Fig. 2. d(X)TAT constructs successfully deliver the histone H1 and the gene-editing enzyme TAT-Cre recombinase.

(A) Neuro2a cells were exposed to AF488-H1 (0.75 μM) and d(LL)TAT (8 μM) in coincubation or preincubation formats indicated. Representative bright-field and fluorescence images are provided, with AF488-H1 being pseudocolored green and Hoechst being pseudocolored cyan (bleed-through is not present as indicated by the white asterisk). For incubation of AF488-H1 alone, Pearson’s colocalization coefficient (R) and Manders’ overlap coefficient (MOC) were determined for colocalization with LysoTracker red. The average AF488-H1 signal intensity inside and outside nuclei for imaged cells is provided as quantified using total integrated intensity within manually drawn regions of interest in ImageJ. These data were obtained from biological N = 2 duplicates, with 100 cells being imaged per experiment. Flow cytometry was performed to show the relative fluorescence intensity of AF488-H1 in each condition. (B) Delivery of Cre recombinase into primary mouse cortical astrocytes.
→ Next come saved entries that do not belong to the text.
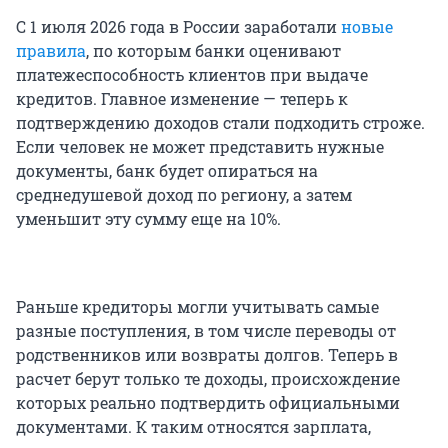
С 1 июля 2026 года в России заработали
новые
правила
, по которым банки оценивают
платежеспособность клиентов при выдаче
кредитов. Главное изменение — теперь к
подтверждению доходов стали подходить строже.
Если человек не может представить нужные
документы, банк будет опираться на
среднедушевой доход по региону, а затем
уменьшит эту сумму еще на 10%.
Раньше кредиторы могли учитывать самые
разные поступления, в том числе переводы от
родственников или возвраты долгов. Теперь в
расчет берут только те доходы, происхождение
которых реально подтвердить официальными
документами. К таким относятся зарплата,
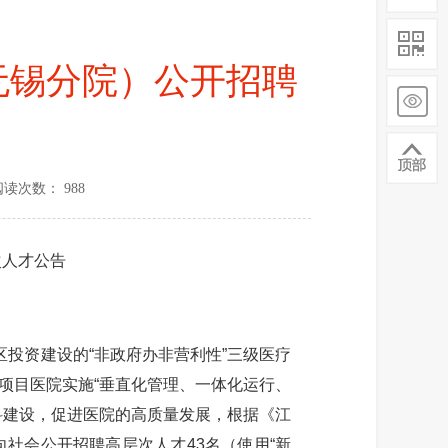
无锡分院）公开招聘
阅读次数： 988
次人才公告
投资建设的“非政府办非营利性”三级医疗
项目医院实施“垂直化管理、一体化运行、
科建设，促进医院的高质量发展，根据《江
向社会公开招聘高层次人才43名（使用“新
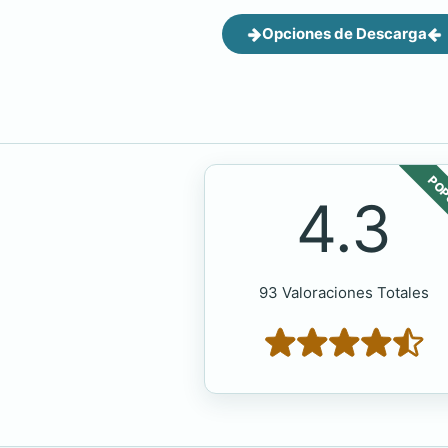
Opciones de Descarga
POP
4.3
93 Valoraciones Totales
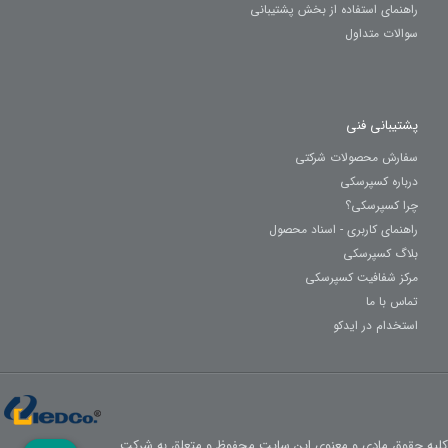
راهنمای استفاده از بخش پشتیبانی
سوالات متداول
پشتیبانی فنی
سفارش محصولات شرکتی
درباره کسپرسکی
چرا کسپرسکی؟
راهنمای کاربری - اسناد محصول
بلاگ کسپرسکی
مرکز شفافیت کسپرسکی
تماس با ما
استخدام در ایدکو
کلیه حقوق مادی و معنوی این سایت محفوظ و متعلق به شرکت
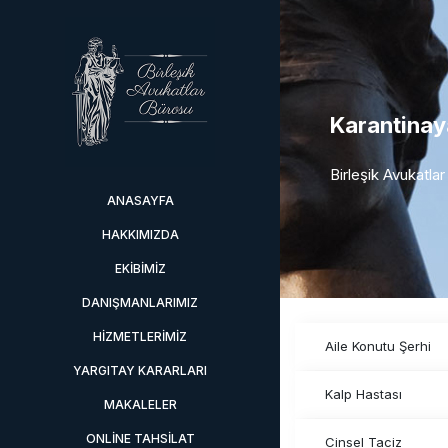
Karantina
Birleşik Avukatla
ANASAYFA
HAKKIMIZDA
EKIBIMIZ
DANIŞMANLARIMIZ
HIZMETLERIMIZ
Aile Konutu Şerhi
YARGITAY KARARLARI
Kalp Hastası
MAKALELER
ONLINE TAHSILAT
Cinsel Taciz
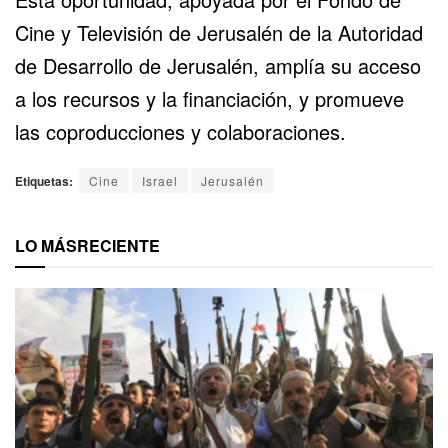
Cine y Televisión de Jerusalén de la Autoridad
de Desarrollo de Jerusalén, amplía su acceso
a los recursos y la financiación, y promueve
las coproducciones y colaboraciones.
Etiquetas:
Cine
Israel
Jerusalén
LO MÁS
RECIENTE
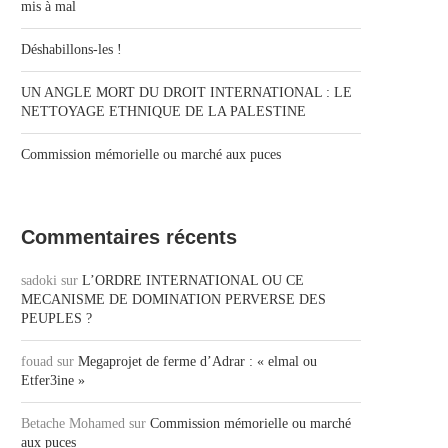
mis à mal
Déshabillons-les !
UN ANGLE MORT DU DROIT INTERNATIONAL : LE
NETTOYAGE ETHNIQUE DE LA PALESTINE
Commission mémorielle ou marché aux puces
Commentaires récents
sadoki
sur
L’ORDRE INTERNATIONAL OU CE
MECANISME DE DOMINATION PERVERSE DES
PEUPLES ?
fouad
sur
Megaprojet de ferme d’Adrar : « elmal ou
Etfer3ine »
Betache Mohamed
sur
Commission mémorielle ou marché
aux puces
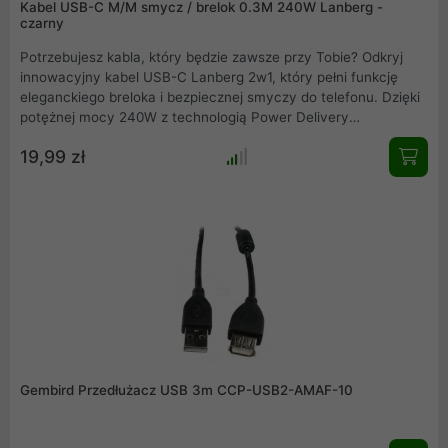
Kabel USB-C M/M smycz / brelok 0.3M 240W Lanberg -
czarny
Potrzebujesz kabla, który będzie zawsze przy Tobie? Odkryj
innowacyjny kabel USB-C Lanberg 2w1, który pełni funkcję
eleganckiego breloka i bezpiecznej smyczy do telefonu. Dzięki
potężnej mocy 240W z technologią Power Delivery
błyskawicznie naładujesz nie tylko smartfon, ale nawet laptopa.
19,99 zł
Czarny, wytrzymały oplot i kompaktowa długość 30 cm czynią
go idealnym, wszechstronnym gadżetem na co dzień.
Gembird Przedłużacz USB 3m CCP-USB2-AMAF-10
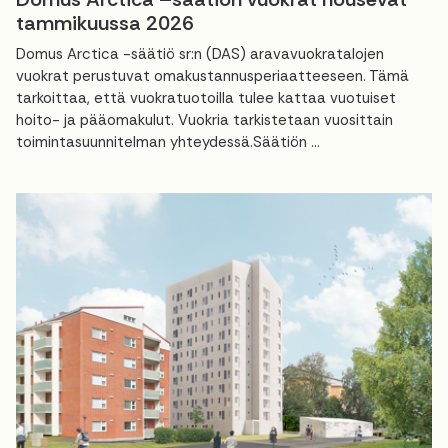
tammikuussa 2026
Domus Arctica -säätiö sr:n (DAS) aravavuokratalojen
vuokrat perustuvat omakustannusperiaatteeseen. Tämä
tarkoittaa, että vuokratuotoilla tulee kattaa vuotuiset
hoito- ja pääomakulut. Vuokria tarkistetaan vuosittain
toimintasuunnitelman yhteydessä.Säätiön ...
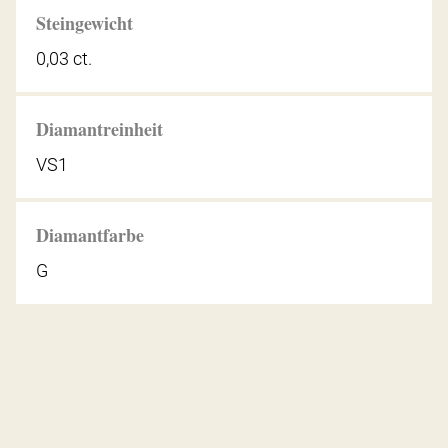
Steingewicht
0,03 ct.
Diamantreinheit
VS1
Diamantfarbe
G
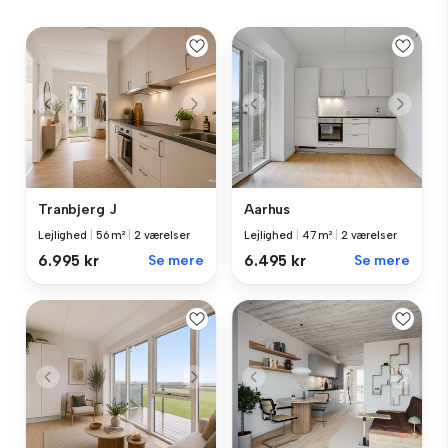
Tranbjerg J
Aarhus
Lejlighed
|
56 m²
|
2 værelser
Lejlighed
|
47 m²
|
2 værelser
6.995 kr
Se mere
6.495 kr
Se mere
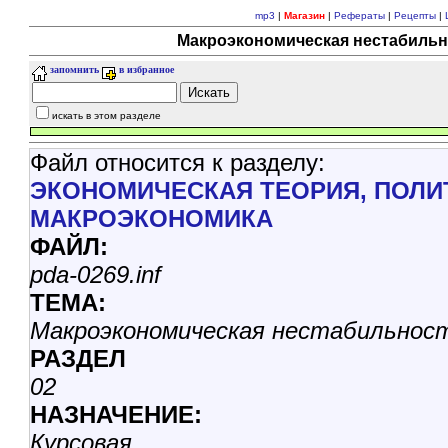
mp3
|
Магазин
|
Рефераты
|
Рецепты
|
Макроэкономическая нестабильно
запомнить
в избранное
искать в этом разделе
Файл относится к разделу:
ЭКОНОМИЧЕСКАЯ ТЕОРИЯ, ПОЛИ
МАКРОЭКОНОМИКА
ФАЙЛ:
pda-0269.inf
ТЕМА:
Макроэкономическая нестабильност
РАЗДЕЛ
02
НАЗНАЧЕНИЕ:
Курсовая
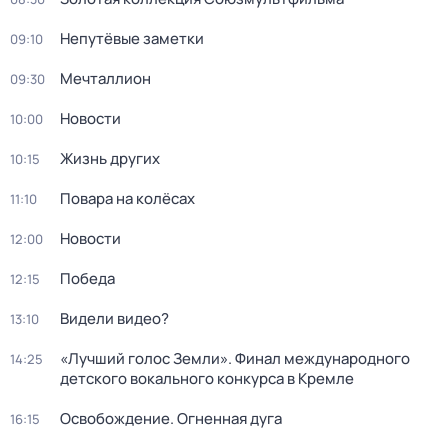
Непутёвые заметки
09:10
Мечталлион
09:30
Новости
10:00
Жизнь других
10:15
Повара на колёсах
11:10
Новости
12:00
Победа
12:15
Видели видео?
13:10
«Лучший голос Земли». Финал международного
14:25
детского вокального конкурса в Кремле
Освобождение. Огненная дуга
16:15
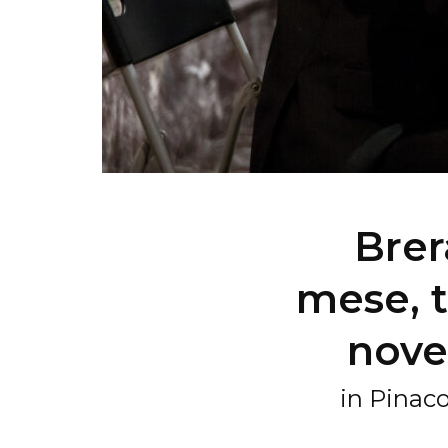
Brer
mese, t
novem
in Pinaco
Cells only express the red fluorescent protein tdTom upon excision of a LoxP-Stop signal by Cre recombinase. Representative bright-field and fluorescence images (tdTom pseudocolored red and Hoechst pseudocolored cyan) and flow cytometry analysis of astrocytes exposed to TAT-Cre, with and without d(X)TAT peptides, are provided. Cells are analyzed 24 hours following Cre delivery to allow for tdTom expression. Delivery was performed using either the co- or preincubation format described in (A). The data represented are the averages and corresponding SDs of biological N = 2 duplicates. *P ≤ 0.05 and ***P ≤ 0.01. ns, not significant.